Au delà de ça, il faudrait aussi se méfier de toutes les études qui se basent sur les résultats aux tests de Q.I.
Corentin : Ca ne suffit pas à définir l’intelligence d’une personne...
L : Exactement. On en revient à la question de départ. Que fait-on du quotient émotionnel, de nos facultés cognitives, de la créativité, ou bien encore de l’originalité des idées d’une personne ?
Une baisse de Q.I. généralisée ne fait pas de nous une société comme dans le film Idiocracy. Des scientifiques reconnus n’ont pas un Q.I de 120.
Todd Lubart, professeur de psychologie à l’Université Sorbonne nous dit aussi, qu’il est “absurde de dire qu’avec un QI de 120, on est « deux fois plus » intelligent qu’avec un QI de 60”.

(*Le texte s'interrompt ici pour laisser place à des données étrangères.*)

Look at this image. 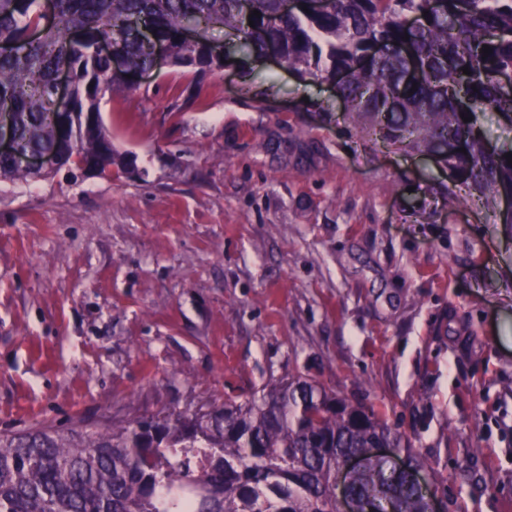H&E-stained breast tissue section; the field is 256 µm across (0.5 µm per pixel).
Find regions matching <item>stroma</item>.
I'll list each match as a JSON object with an SVG mask.
<instances>
[{"label":"stroma","mask_w":512,"mask_h":512,"mask_svg":"<svg viewBox=\"0 0 512 512\" xmlns=\"http://www.w3.org/2000/svg\"><path fill=\"white\" fill-rule=\"evenodd\" d=\"M105 94L111 177L0 187V432L300 375L373 406L447 512H512V228L332 85L257 59Z\"/></svg>","instance_id":"1"}]
</instances>
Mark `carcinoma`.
I'll list each match as a JSON object with an SVG mask.
<instances>
[{"mask_svg": "<svg viewBox=\"0 0 512 512\" xmlns=\"http://www.w3.org/2000/svg\"><path fill=\"white\" fill-rule=\"evenodd\" d=\"M53 2L49 22L41 0H0V43L13 45L0 53V113L22 149L58 152L73 175H112L117 155L99 100L152 66L141 29L168 45L171 66L212 69L222 63L209 34L224 27L250 55L277 48L301 80L334 84L374 142L431 154L448 177L432 191L448 206L463 190L512 225L497 210L512 195V147L488 148L484 128L488 112L512 128V0H298L288 12L283 0H247L261 13L252 27L242 0ZM190 20L193 45L182 40ZM63 66L73 82L60 107L51 90ZM40 178L0 155V184ZM378 443L400 447L373 408L301 378L273 379L206 416L0 433V512H336L343 459ZM349 491L361 512L375 500L428 512L410 473L382 459H368Z\"/></svg>", "mask_w": 512, "mask_h": 512, "instance_id": "carcinoma-1", "label": "carcinoma"}]
</instances>
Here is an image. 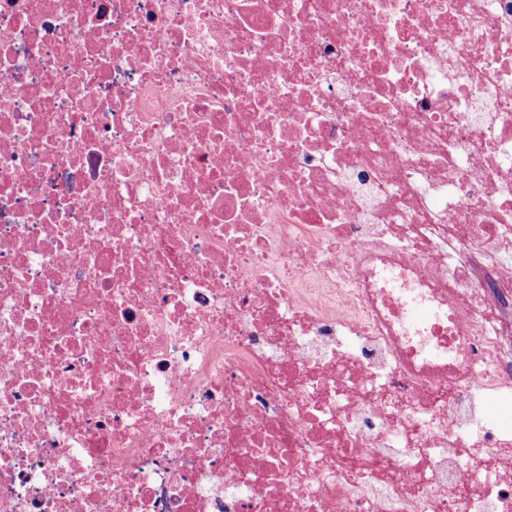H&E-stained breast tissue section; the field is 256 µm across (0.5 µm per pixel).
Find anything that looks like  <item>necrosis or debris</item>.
<instances>
[{
	"mask_svg": "<svg viewBox=\"0 0 512 512\" xmlns=\"http://www.w3.org/2000/svg\"><path fill=\"white\" fill-rule=\"evenodd\" d=\"M0 512H512V0H0Z\"/></svg>",
	"mask_w": 512,
	"mask_h": 512,
	"instance_id": "obj_1",
	"label": "necrosis or debris"
}]
</instances>
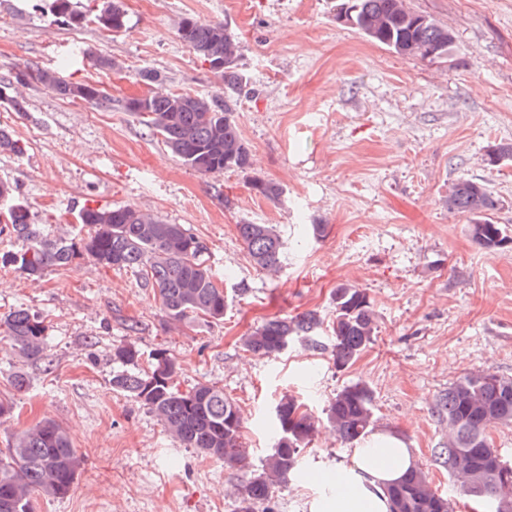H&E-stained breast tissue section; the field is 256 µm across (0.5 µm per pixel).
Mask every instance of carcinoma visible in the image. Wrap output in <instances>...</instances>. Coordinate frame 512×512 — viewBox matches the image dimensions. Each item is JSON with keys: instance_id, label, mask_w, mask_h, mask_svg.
<instances>
[{"instance_id": "1", "label": "carcinoma", "mask_w": 512, "mask_h": 512, "mask_svg": "<svg viewBox=\"0 0 512 512\" xmlns=\"http://www.w3.org/2000/svg\"><path fill=\"white\" fill-rule=\"evenodd\" d=\"M52 8L71 27H80L86 20L71 0H53ZM95 20L117 33L127 28L126 13L117 0L104 6ZM336 21L402 57L445 58L456 42L451 29L409 8L406 0H341ZM177 34L203 61L224 62L223 69L214 71L224 96L150 92L123 100L122 109L142 118L172 153L199 174L249 172L250 147L240 134L234 111L240 98L256 93V85L239 68L240 42L226 24L193 16L182 18ZM38 79L65 98L79 89L87 102L112 103L97 84L67 81L56 71H41ZM0 153H23L20 141L1 126ZM248 185L271 201L283 195L278 183L258 175L248 177ZM444 204L450 211L473 217L470 233L483 248L496 251L512 244V238L490 218L498 201L487 184L460 179ZM78 221L86 228L82 236L45 233L42 225L33 222L29 208L15 201L13 184L0 180V233L6 231L24 243L20 250L1 251L0 267L36 279L49 269L87 258L102 268L136 273L142 287L157 293L172 320L193 315L224 319L226 298L207 263L208 247L184 225L170 224L132 206L85 207ZM237 233L256 267L269 273L280 270L283 241L275 225L243 221ZM332 301L331 356L336 369L342 371L373 343L378 322L373 301L363 288L341 283L333 290ZM322 325V315L316 310L294 317L275 316L243 336L241 343L259 355H279L296 341L318 350L323 347L318 336ZM0 342L27 361L49 359L44 319L25 308L0 316ZM141 358L132 344L112 349V359L123 366L112 375V388L146 406L182 447L222 460L228 468H244V422L235 400L210 383L180 390L178 363L166 349L150 355L146 370L139 368ZM436 409L448 419V447L441 454L461 494L487 503L488 512H512V464L488 439L490 428L512 426V379L490 370L468 374L448 386ZM273 413V448L261 469L247 474L244 485L236 489V512H255V504L270 501L272 489L299 471L301 449L319 427L328 426L342 444L365 437L374 425V397L364 384L346 386L319 418L295 396L284 394ZM81 464L68 434L55 420L44 419L20 432L8 452L0 453V512H34L36 498L65 496ZM387 494L392 512H453L448 498L419 467L410 469Z\"/></svg>"}]
</instances>
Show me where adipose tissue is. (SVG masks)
<instances>
[{"label":"adipose tissue","instance_id":"adipose-tissue-1","mask_svg":"<svg viewBox=\"0 0 512 512\" xmlns=\"http://www.w3.org/2000/svg\"><path fill=\"white\" fill-rule=\"evenodd\" d=\"M414 465L411 449L398 436L374 434L353 449L350 465L313 474L325 494L312 500L311 512H391L387 489Z\"/></svg>","mask_w":512,"mask_h":512}]
</instances>
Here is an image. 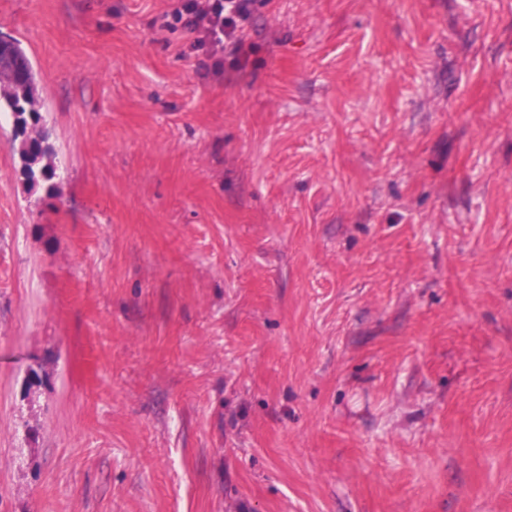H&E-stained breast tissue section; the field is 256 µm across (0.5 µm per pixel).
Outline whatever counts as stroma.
Listing matches in <instances>:
<instances>
[{
  "instance_id": "obj_1",
  "label": "stroma",
  "mask_w": 512,
  "mask_h": 512,
  "mask_svg": "<svg viewBox=\"0 0 512 512\" xmlns=\"http://www.w3.org/2000/svg\"><path fill=\"white\" fill-rule=\"evenodd\" d=\"M0 0V512H512V0ZM253 0H179L171 13L173 23L190 38V49L202 51L212 60L211 67L224 62V51L231 47L240 57L244 48V24L251 15ZM1 55H6L12 60L7 70L1 72L0 78V112H10L24 115L26 112H37V74L25 52L19 43H10L5 46ZM16 64L21 77L15 79L8 75L14 70L12 65ZM40 119L41 115L37 114L34 126L19 142L18 153L23 162V170L37 166L40 158L49 152L47 146L41 148V144L47 141L49 133L43 125H39Z\"/></svg>"
}]
</instances>
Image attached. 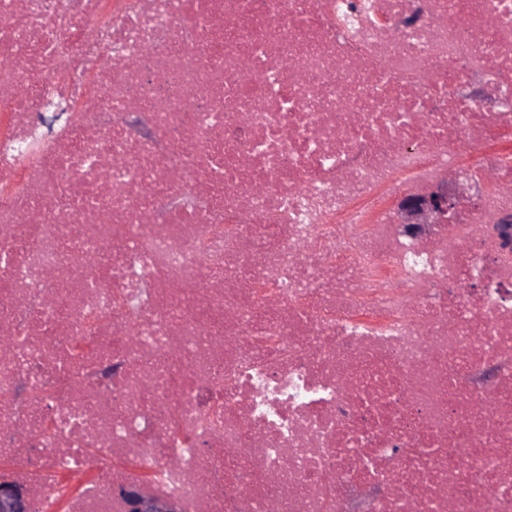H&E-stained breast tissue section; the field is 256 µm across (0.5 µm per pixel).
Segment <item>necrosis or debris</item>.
<instances>
[{"mask_svg": "<svg viewBox=\"0 0 512 512\" xmlns=\"http://www.w3.org/2000/svg\"><path fill=\"white\" fill-rule=\"evenodd\" d=\"M508 95L512 0H0V478L512 512ZM470 198L469 194L448 184H441L433 190L418 195L404 196L394 208L400 224L405 230L420 236L429 224H452L454 215L461 204Z\"/></svg>", "mask_w": 512, "mask_h": 512, "instance_id": "1", "label": "necrosis or debris"}]
</instances>
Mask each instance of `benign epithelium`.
I'll use <instances>...</instances> for the list:
<instances>
[{"label":"benign epithelium","instance_id":"benign-epithelium-1","mask_svg":"<svg viewBox=\"0 0 512 512\" xmlns=\"http://www.w3.org/2000/svg\"><path fill=\"white\" fill-rule=\"evenodd\" d=\"M469 195L457 188L441 184L433 190L401 198L395 204L399 223L405 230L420 236L431 224L452 223L461 204ZM31 489H19L0 484V512H31ZM117 496L125 504L126 512H181V504L156 494L139 482L122 486Z\"/></svg>","mask_w":512,"mask_h":512}]
</instances>
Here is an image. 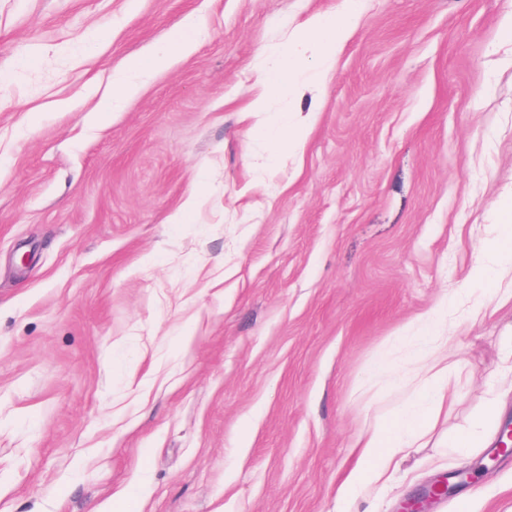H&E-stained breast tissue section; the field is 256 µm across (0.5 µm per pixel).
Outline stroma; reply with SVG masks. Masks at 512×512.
I'll use <instances>...</instances> for the list:
<instances>
[{
  "label": "stroma",
  "mask_w": 512,
  "mask_h": 512,
  "mask_svg": "<svg viewBox=\"0 0 512 512\" xmlns=\"http://www.w3.org/2000/svg\"><path fill=\"white\" fill-rule=\"evenodd\" d=\"M342 2L0 0V512H342L358 435L416 392L374 363L439 307L465 395L357 512L461 468L433 512H512V456L448 446L512 419V302L473 277L512 225V0H358L328 83L250 115L264 50ZM197 32L198 24L194 21L188 22L179 39L154 49L145 59H134L127 71L140 76H150L151 73L167 69L175 56H188L194 50ZM140 84L131 81H118L112 86V96L102 97L94 112L105 117L109 112L122 108L138 92ZM313 114L314 112L309 113L304 123L288 124L284 136L271 143V151L276 154L277 149L280 147L279 143L283 138H288V144L291 145L295 151H301L305 145L308 129L315 121ZM498 411L496 401H490L483 416L474 421L469 431L458 434L449 442V448H454L457 453H468L470 448H475L476 444L484 438L486 423L492 419Z\"/></svg>",
  "instance_id": "1"
}]
</instances>
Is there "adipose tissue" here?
Here are the masks:
<instances>
[{
	"label": "adipose tissue",
	"instance_id": "ef3b65f1",
	"mask_svg": "<svg viewBox=\"0 0 512 512\" xmlns=\"http://www.w3.org/2000/svg\"><path fill=\"white\" fill-rule=\"evenodd\" d=\"M356 10L355 0H346L341 14L313 17L271 51L268 63L260 70L263 91L252 101V111H272L290 94L299 70H306L308 79L315 84H324L329 63L346 42ZM197 32V23L188 22L179 39L154 49L147 58L134 59L129 72L147 76L167 69L174 57L189 55L194 50ZM484 251L485 259L475 267L477 275L495 279L512 271V225H501ZM419 322L432 331L433 337L417 367L419 389L415 399L394 418L387 432H374L360 439L358 463L336 489L341 501L355 503L362 490L386 483L396 470L403 449L412 447L426 433L433 416L453 406L461 397L458 386L448 382V339L436 333V314L423 315Z\"/></svg>",
	"mask_w": 512,
	"mask_h": 512
}]
</instances>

De plus, les résultats d’une évaluation intellectuelle sont susceptibles de varier chez une même personne selon le test utilisé.
Corentin : Nos manières de vivre ont évolué également entre 1975 et 2000. Je pense à l’arrivé d’internet, des smartphones qui ont profondément changé nos habitudes de vies….
L : Oui et d’ailleurs, certains chercheurs pensent que le test est inadapté par rapport à ces changements. Le professeur Emmanuel de Becker, chef de service de pédiatrie infanto-juvénile aux cliniques universitaires de Saint-Luc.
[SON 2 - RTBF - QI 34s]
Et enfin, le score n’a, à lui seul, aucune signification, puisqu’il doit ensuite être confronté aux autres informations fournies par l’examen psychologique approfondi comme les observations qualitatives et cliniques, conditions de vie familiale, culturelle et éducative de l’enfant, investigations complémentaires, ou encore le fonctionnement de la personnalité.
Donc que le QI ait baissé ou augmenté d’une génération à l’autre, nous ne sommes pas moins bêtes. Nous utilisons juste notre cerveau d’une différente manière.
Corentin : Et finalement, concluons en disant que le fait d’avoir un haut QI démontre surtout… qu’on est bons au tests de QI. Voilà ! Moi personnellement, je ne sais pas pour les tests de QI, mais je me débrouille très bien à Mario Kart. En tout cas merci Laura pour ces précisions. On se retrouve très vite !
Baisse de l’intelligence : devient-on vraiment QI du cerveau ?
On les voit, ces études parues dans la presse s’alarmant de la baisse du QI des nouvelles générations. Mais doit-on vraiment s’arrêter à ce simple test pour déterminer si l’intelligence est vraiment en recul ? Comme on le verra avec Laura Aupiais, tout cela n’est peut-être pas aussi simple.